Paul’s aim in life was to gain Christ and his righteousness which comes not by trying to obey the Ten Commandments, but by faith in Jesus Christ! I am getting to heaven not because I try to be a good person and obey the Ten Commandments, I am going to heaven because Jesus Christ lived a perfect sinless life and then died in my place, taking my sins upon Himself and giving me his righteousness. Beloved, strive only to cling to Christ and to put on His righteousness by faith!
“that I may know him and the power of his resurrection, and may share his sufferings, becoming like him in his death, that by any means possible I may attain the resurrection from the dead.”
This should be our aim in life! We should not worry so much about this life, nor should we suppose that those who are successful in the world’s eyes are the righteous ones. Rather, we should seek our beloved Christ Jesus with all our hearts. We should place our faith in Him alone and not in our works.
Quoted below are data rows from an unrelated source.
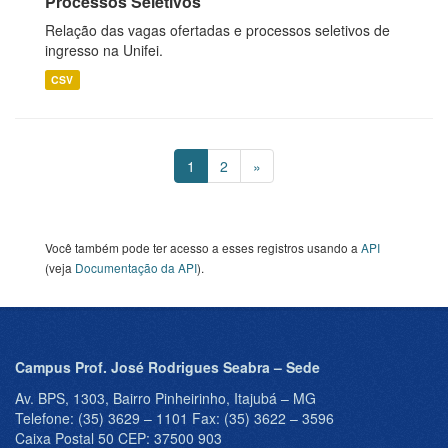
Processos Seletivos
Relação das vagas ofertadas e processos seletivos de
ingresso na Unifei.
CSV
1
2
»
Você também pode ter acesso a esses registros usando a
API
(veja
Documentação da API
).
Campus Prof. José Rodrigues Seabra – Sede
Av. BPS, 1303, Bairro Pinheirinho, Itajubá – MG
Telefone: (35) 3629 – 1101 Fax: (35) 3622 – 3596
Caixa Postal 50 CEP: 37500 903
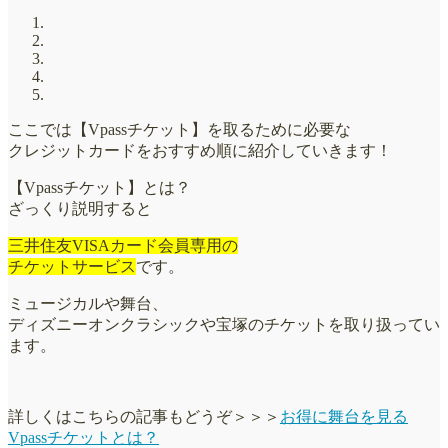
ここでは【Vpassチケット】を取るために必要な
クレジットカードをおすすめ順に紹介していきます！
【Vpassチケット】とは？
ざっくり説明すると
三井住友VISAカード会員専用の
チケットサービス
です。
ミュージカルや舞台、
ディズニーオンクラシックや宝塚のチケットを取り扱ってい
ます。
詳しくはこちらの記事もどうぞ＞＞＞
お得に舞台を見る
Vpassチケットとは？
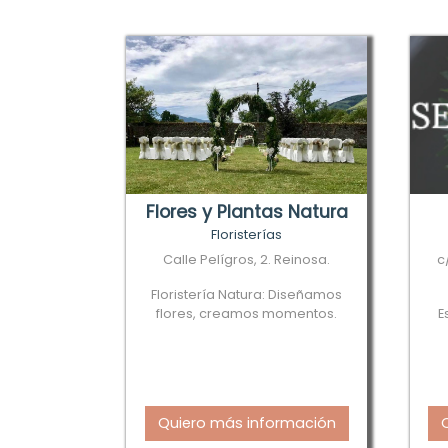
Flores y Plantas Natura
Floristerías
Calle Pelígros, 2. Reinosa.
c
Floristería Natura: Diseñamos
flores, creamos momentos.
E
Quiero más información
We should reject the teaching of anyone who presents to us the not-so-good-news that we need to live moral lives to be blessed by God.
Someone will ask, Pastor Joshua, if all I need to be righteous is faith in Jesus Christ, then what will motivate me to love others? Of what use are the Ten Commandments if not to tell us how we may be right with God? Were they not given for our welfare that we by obeying them may enjoy a happier and more blessed life?
These are good questions. The Christian who clings to Christ by faith, who pursues Christ with all their heart, who seeks to wear the righteousness of Christ given to them by faith, does not treat Christ’s Word lightly. The mature Christian does not read the Ten Commandments to learn to obey them in their own strength, but rather, reads them to see anew how far short of God’s glory we fall that he or she may ask God for forgiveness for their failures, and for Holy Spirit power to love God and others from the heart, and to thank God for forgiveness in Jesus Christ.
Beloved, Jesus’ works for you are sufficient. His good works are sufficient to get you to heaven. His love for you and others is sufficient motivation, more than that it is sufficient within us to change our hearts that we may love God and others and in so doing, obey the Ten Commandments. Jesus’ work is sufficient not merely for your forgiveness, but also for your day to day living. Jesus Christ is enough! Cling to Him!